This animation was produced in response to a video of real pendulums performing similar tricks:
Not having an animation program I thought I’d use the finite element program Strand7. Modelling the pendulums was easy, just 15 beam elements with a “translational mass” attribute on the end (more on the exact length of each pendulum later).
Strand7 will perform a dynamic analysis, so I could have given each pendulum a displacement and then carried out the analysis of their movements over 90 seconds, but because I was only interested in generating the patterns in this case I decided to take the easy way out and generate the pendulum movement by inputting the displacements directly. The procedure was:
- Set up 30 “freedom cases”, each with the lower end of a different pendulum given a unit deflection in the X or Y direction
- Set up a series of 1800 increments, corresponding to time steps of 1/20 second, and factor each freedom case to replicate the pendulum motions.
- Run the analysis
- Create an animation of the resulting pendulum motions, using an end on view as in the original video
The only remaining problem was how to enter 1800 x 30 factors quickly and accurately. The solution (naturally) was to set up a table of the X and Y displacements of each pendulum in Excel:
These factors were then transferred into Strand7 using the program’s API (the use of which I will describe in more detail in later posts).

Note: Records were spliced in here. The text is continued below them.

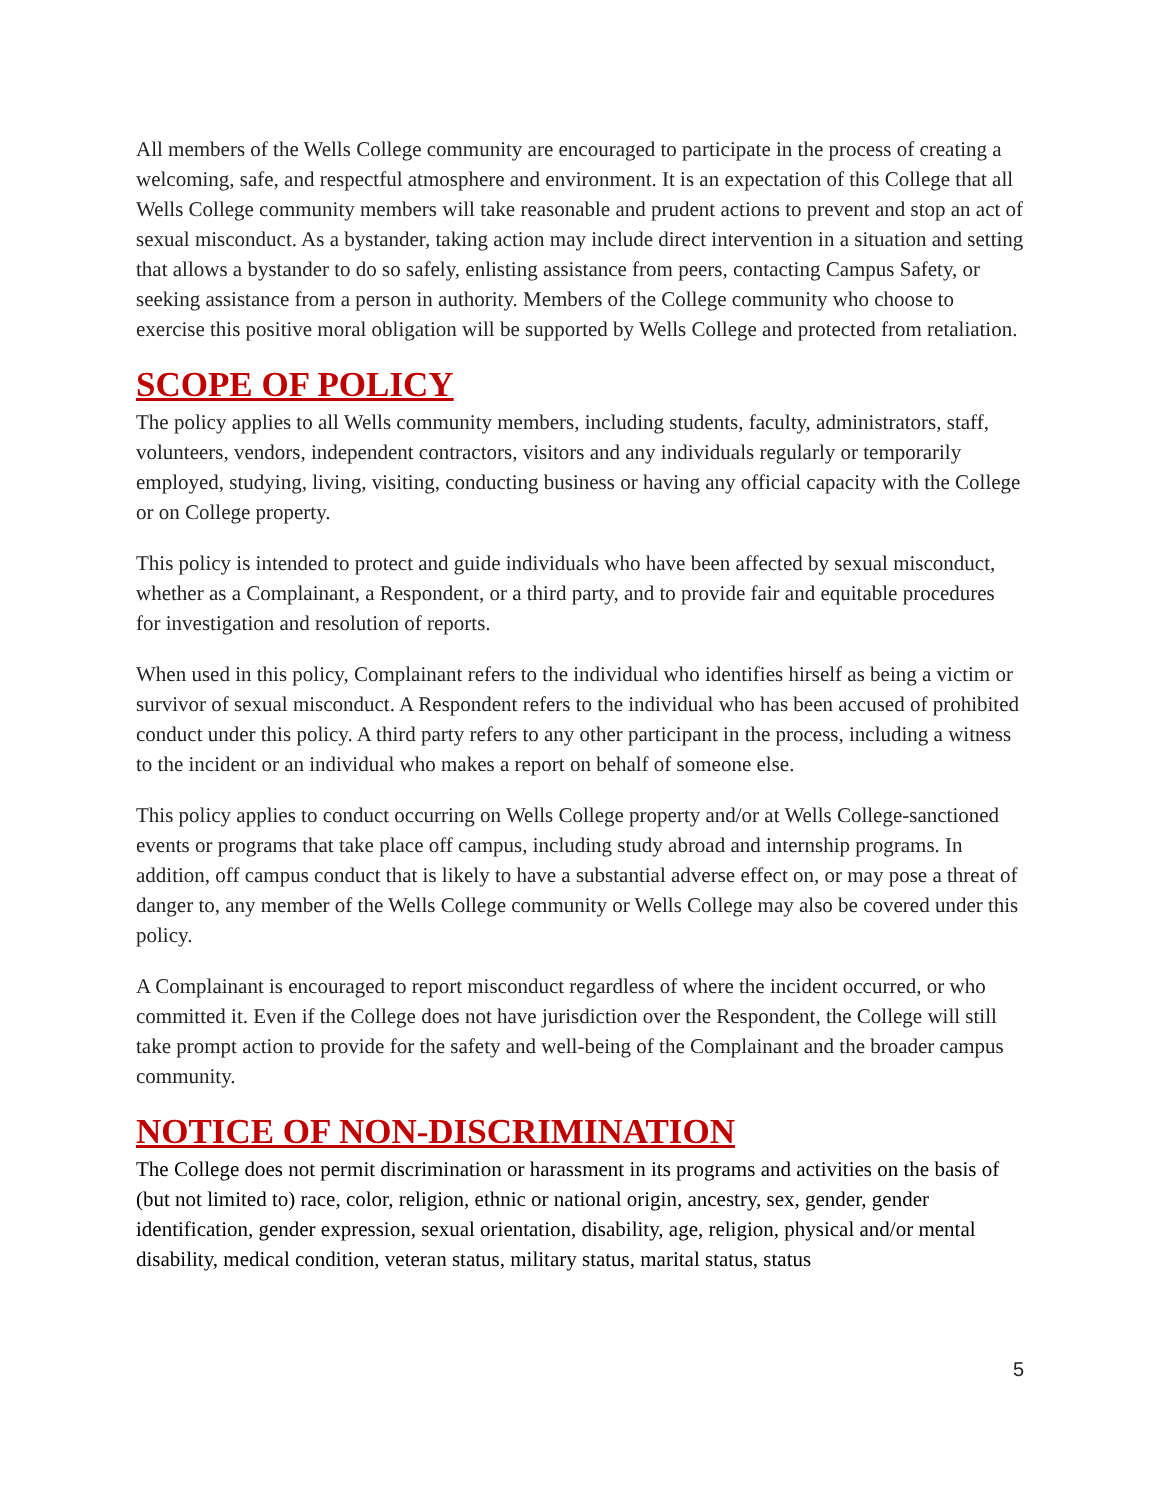All members of the Wells College community are encouraged to participate in the process of creating a welcoming, safe, and respectful atmosphere and environment. It is an expectation of this College that all Wells College community members will take reasonable and prudent actions to prevent and stop an act of sexual misconduct. As a bystander, taking action may include direct intervention in a situation and setting that allows a bystander to do so safely, enlisting assistance from peers, contacting Campus Safety, or seeking assistance from a person in authority. Members of the College community who choose to exercise this positive moral obligation will be supported by Wells College and protected from retaliation.
SCOPE OF POLICY
The policy applies to all Wells community members, including students, faculty, administrators, staff, volunteers, vendors, independent contractors, visitors and any individuals regularly or temporarily employed, studying, living, visiting, conducting business or having any official capacity with the College or on College property.
This policy is intended to protect and guide individuals who have been affected by sexual misconduct, whether as a Complainant, a Respondent, or a third party, and to provide fair and equitable procedures for investigation and resolution of reports.
When used in this policy, Complainant refers to the individual who identifies hirself as being a victim or survivor of sexual misconduct. A Respondent refers to the individual who has been accused of prohibited conduct under this policy. A third party refers to any other participant in the process, including a witness to the incident or an individual who makes a report on behalf of someone else.
This policy applies to conduct occurring on Wells College property and/or at Wells College-sanctioned events or programs that take place off campus, including study abroad and internship programs. In addition, off campus conduct that is likely to have a substantial adverse effect on, or may pose a threat of danger to, any member of the Wells College community or Wells College may also be covered under this policy.
A Complainant is encouraged to report misconduct regardless of where the incident occurred, or who committed it. Even if the College does not have jurisdiction over the Respondent, the College will still take prompt action to provide for the safety and well-being of the Complainant and the broader campus community.
NOTICE OF NON-DISCRIMINATION
The College does not permit discrimination or harassment in its programs and activities on the basis of (but not limited to) race, color, religion, ethnic or national origin, ancestry, sex, gender, gender identification, gender expression, sexual orientation, disability, age, religion, physical and/or mental disability, medical condition, veteran status, military status, marital status, status
5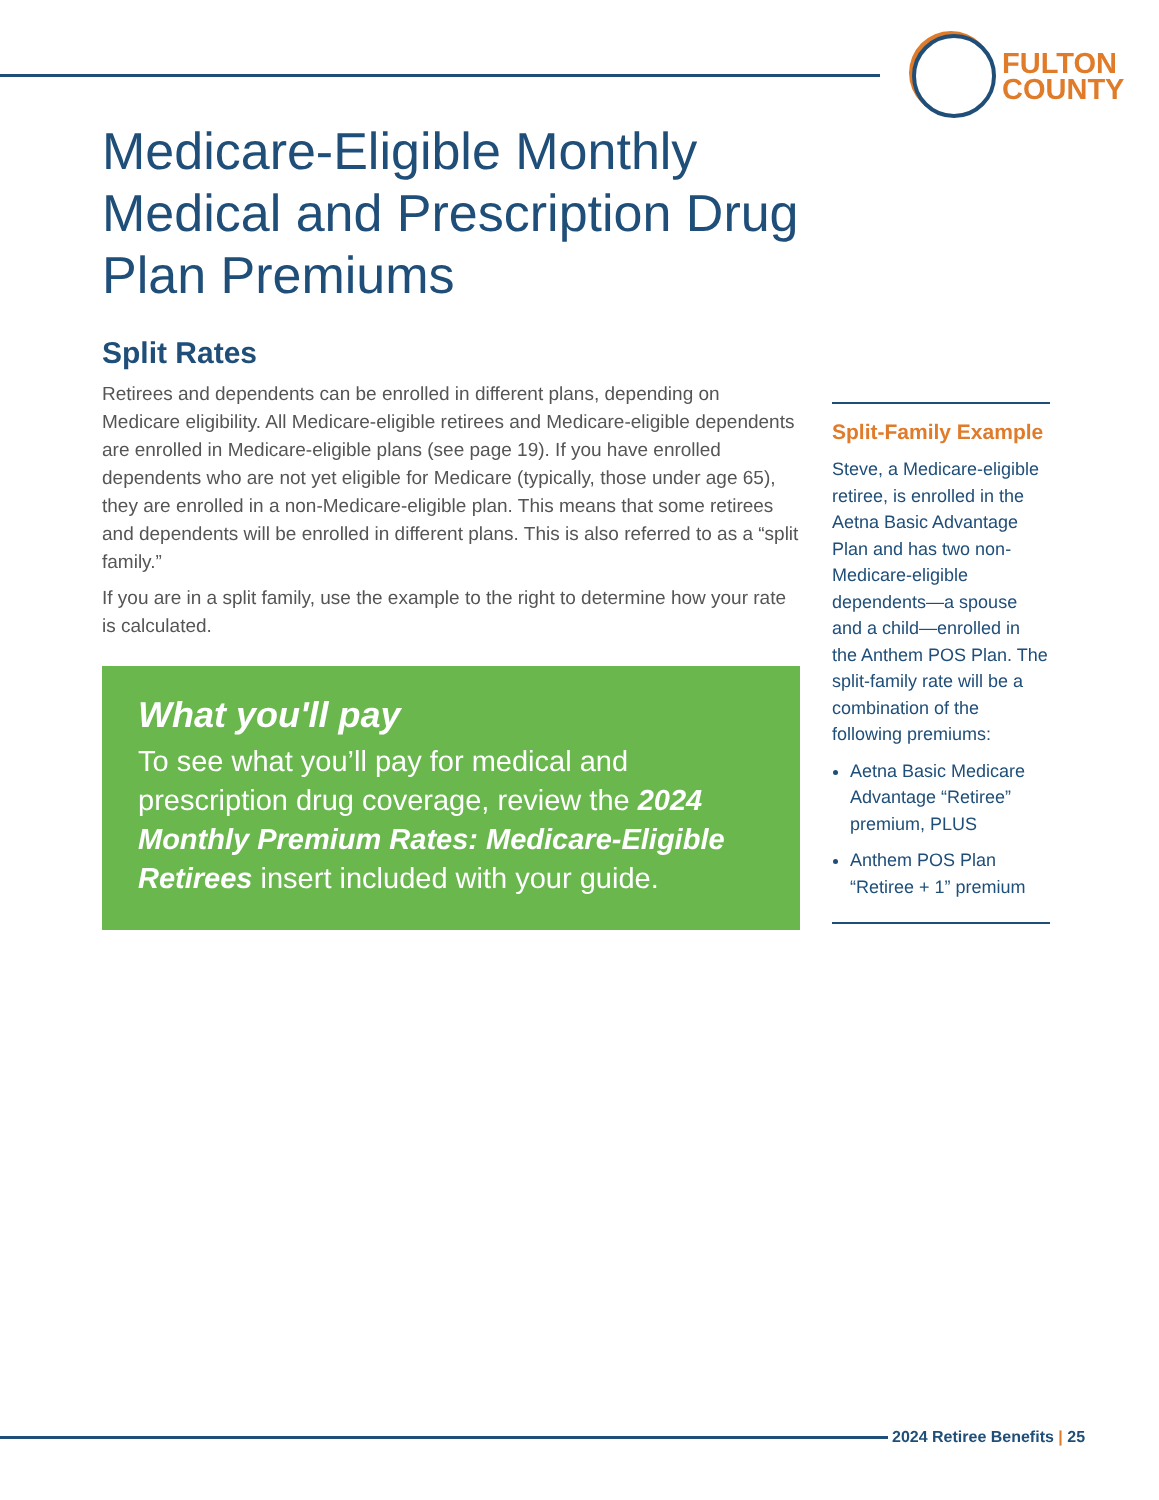FULTON
COUNTY
Medicare-Eligible Monthly Medical and Prescription Drug Plan Premiums
Split Rates
Retirees and dependents can be enrolled in different plans, depending on Medicare eligibility. All Medicare-eligible retirees and Medicare-eligible dependents are enrolled in Medicare-eligible plans (see page 19). If you have enrolled dependents who are not yet eligible for Medicare (typically, those under age 65), they are enrolled in a non-Medicare-eligible plan. This means that some retirees and dependents will be enrolled in different plans. This is also referred to as a “split family.”
If you are in a split family, use the example to the right to determine how your rate is calculated.
What you'll pay
To see what you’ll pay for medical and prescription drug coverage, review the 2024 Monthly Premium Rates: Medicare-Eligible Retirees insert included with your guide.
Split-Family Example
Steve, a Medicare-eligible retiree, is enrolled in the Aetna Basic Advantage Plan and has two non-Medicare-eligible dependents—a spouse and a child—enrolled in the Anthem POS Plan. The split-family rate will be a combination of the following premiums:
Aetna Basic Medicare Advantage “Retiree” premium, PLUS
Anthem POS Plan “Retiree + 1” premium
2024 Retiree Benefits | 25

The only remaining detail was to find the correct pendulum lengths to generate the patterns I was after. After a little experimentation it became clear that each pendulum much have a different integer number of cycles over some fixed period. I fixed the first pendulum length at 350 mm, which has a period of 1.187 seconds, or 51 cycles over 60.558 seconds. The other pendulum lengths were then adjusted to have 52 to 65 cycles over the same time period, giving a range from 336.7 mm to 215.5 mm.